Anna Giordano, além de artista, é modelo e atriz. Tem já algum historial na produção de obras de arte interventivas e chocantes, mas é o projeto Vénus que está a dar que falar em todo o mundo. Com a ajuda do programa de edição de imagem Photoshop, modificou a deusa da beleza para uma mulher de cintura mais fina, curvas menos evidenciadas e formas visivelmente mais firmes.

Segundo a autora, a ideia surgiu como uma forma de intervenção para as suas jovens primas e sobrinhas. Anna Giordano usou o Photoshop para mostrar a facilidade de transformar uma vulgar foto na capa de uma revista de moda e o quão fictícias e ilusórias são as campanhas publicitárias atuais. Sendo ela própria modelo e conhecendo a lógica das produções fotográficas e da manipulação de imagens, a autora decidiu expôr as suas obras ao mundo.

Ana Gabriela Macedo, professora catedrática da Universidade do Minho e coautora do livro “Dicionário de Crítica Femininista” (2005), explica que o olhar estereotipado que temos sobre o corpo da mulher e a forma como este é representado não se pode explicar apenas pela influência da televisão e dos novos média, uma vez que as perceções implicam um “processo de hierarquização ao longo dos séculos”.

“No século XIX não havia televisão e já havia padrões estereotipados sobre a mulher”, afirma. Ana Gabriela Macedo admite que “algumas campanhas publicitárias e certos tipos de televisão servem para transmitir a imagem, mas não se pode dizer que sejam os únicos culpados”. “São séculos e séculos de estereotipagem”, defende.

Relativamente à técnica usada por Anna Giordano de alteração da pintura antiga, Lúcia Rosas, professora de história de arte da Faculdade de Letras da Universidade do Porto (FLUP), explica que este não é caso único, apesar de pouco ortodoxo.
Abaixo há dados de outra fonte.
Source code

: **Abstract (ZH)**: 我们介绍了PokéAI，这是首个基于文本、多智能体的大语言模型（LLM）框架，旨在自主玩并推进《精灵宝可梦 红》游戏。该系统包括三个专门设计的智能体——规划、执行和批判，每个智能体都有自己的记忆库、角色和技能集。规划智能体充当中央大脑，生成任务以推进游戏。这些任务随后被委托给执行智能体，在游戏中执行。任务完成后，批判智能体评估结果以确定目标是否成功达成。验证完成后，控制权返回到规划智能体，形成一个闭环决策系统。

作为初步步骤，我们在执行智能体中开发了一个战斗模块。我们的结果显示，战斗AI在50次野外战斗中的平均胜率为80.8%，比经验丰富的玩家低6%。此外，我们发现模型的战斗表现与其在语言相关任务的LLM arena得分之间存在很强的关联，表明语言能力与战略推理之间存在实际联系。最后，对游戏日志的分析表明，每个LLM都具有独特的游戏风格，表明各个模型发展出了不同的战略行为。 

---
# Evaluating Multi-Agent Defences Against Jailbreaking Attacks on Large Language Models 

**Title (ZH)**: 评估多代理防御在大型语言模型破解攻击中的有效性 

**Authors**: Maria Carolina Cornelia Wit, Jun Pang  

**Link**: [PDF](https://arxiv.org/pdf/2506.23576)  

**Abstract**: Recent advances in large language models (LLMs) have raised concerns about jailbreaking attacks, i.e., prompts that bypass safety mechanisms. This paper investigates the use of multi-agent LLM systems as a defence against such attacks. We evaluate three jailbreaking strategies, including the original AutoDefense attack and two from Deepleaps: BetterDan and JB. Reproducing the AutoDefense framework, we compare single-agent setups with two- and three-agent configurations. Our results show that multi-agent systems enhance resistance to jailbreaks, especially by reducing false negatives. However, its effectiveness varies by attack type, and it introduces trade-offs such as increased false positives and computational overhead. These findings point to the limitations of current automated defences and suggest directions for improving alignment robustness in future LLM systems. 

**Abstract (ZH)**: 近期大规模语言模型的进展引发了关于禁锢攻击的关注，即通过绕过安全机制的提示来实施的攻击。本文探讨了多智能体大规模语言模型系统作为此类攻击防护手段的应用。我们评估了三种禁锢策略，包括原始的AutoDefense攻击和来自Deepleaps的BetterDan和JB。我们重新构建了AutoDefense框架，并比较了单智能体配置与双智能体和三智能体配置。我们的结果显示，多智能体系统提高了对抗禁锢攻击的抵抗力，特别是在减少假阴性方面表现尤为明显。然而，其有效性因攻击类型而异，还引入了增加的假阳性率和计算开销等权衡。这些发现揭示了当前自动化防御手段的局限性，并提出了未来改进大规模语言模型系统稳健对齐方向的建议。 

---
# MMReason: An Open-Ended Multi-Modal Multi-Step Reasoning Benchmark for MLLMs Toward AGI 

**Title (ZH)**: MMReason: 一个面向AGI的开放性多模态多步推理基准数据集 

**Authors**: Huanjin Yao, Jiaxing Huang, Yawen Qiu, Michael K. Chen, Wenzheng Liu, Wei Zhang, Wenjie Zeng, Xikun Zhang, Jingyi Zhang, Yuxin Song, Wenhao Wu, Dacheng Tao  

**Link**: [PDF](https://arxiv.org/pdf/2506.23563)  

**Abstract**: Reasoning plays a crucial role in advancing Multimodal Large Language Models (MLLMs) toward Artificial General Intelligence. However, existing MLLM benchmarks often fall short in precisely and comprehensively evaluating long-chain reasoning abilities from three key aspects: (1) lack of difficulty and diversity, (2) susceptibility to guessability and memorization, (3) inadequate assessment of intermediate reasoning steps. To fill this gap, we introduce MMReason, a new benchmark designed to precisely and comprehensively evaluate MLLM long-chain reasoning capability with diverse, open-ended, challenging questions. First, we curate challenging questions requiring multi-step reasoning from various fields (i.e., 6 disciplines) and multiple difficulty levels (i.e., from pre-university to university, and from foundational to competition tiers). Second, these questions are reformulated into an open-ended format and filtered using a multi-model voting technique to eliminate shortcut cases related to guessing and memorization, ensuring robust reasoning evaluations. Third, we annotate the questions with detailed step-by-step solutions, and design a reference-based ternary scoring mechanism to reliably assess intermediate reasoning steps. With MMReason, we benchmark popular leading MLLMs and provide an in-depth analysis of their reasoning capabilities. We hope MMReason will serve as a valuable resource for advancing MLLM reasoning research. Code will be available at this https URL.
Segundo Lúcia Rosas, esta é uma técnica de desconstrução da obra de arte como algo sagrado em prol da crítica e da rotura com a normalidade, que começou ainda durante o século XX. Lúcia Rosas utiliza o exemplo da obra “L.H.O.O.Q“, a famosa Mona Lisa de bigode, de Marcel Duchamp, como uma obra de arte que se insere neste estilo.

Apesar de os meios terem mudado e a propagação agora ser muito maior e muito mais eficaz, graças aos meios de comunicação social e às redes sociais, a pintura como meio de intervenção é “uma tradição com mais de um século”, remata Rosas.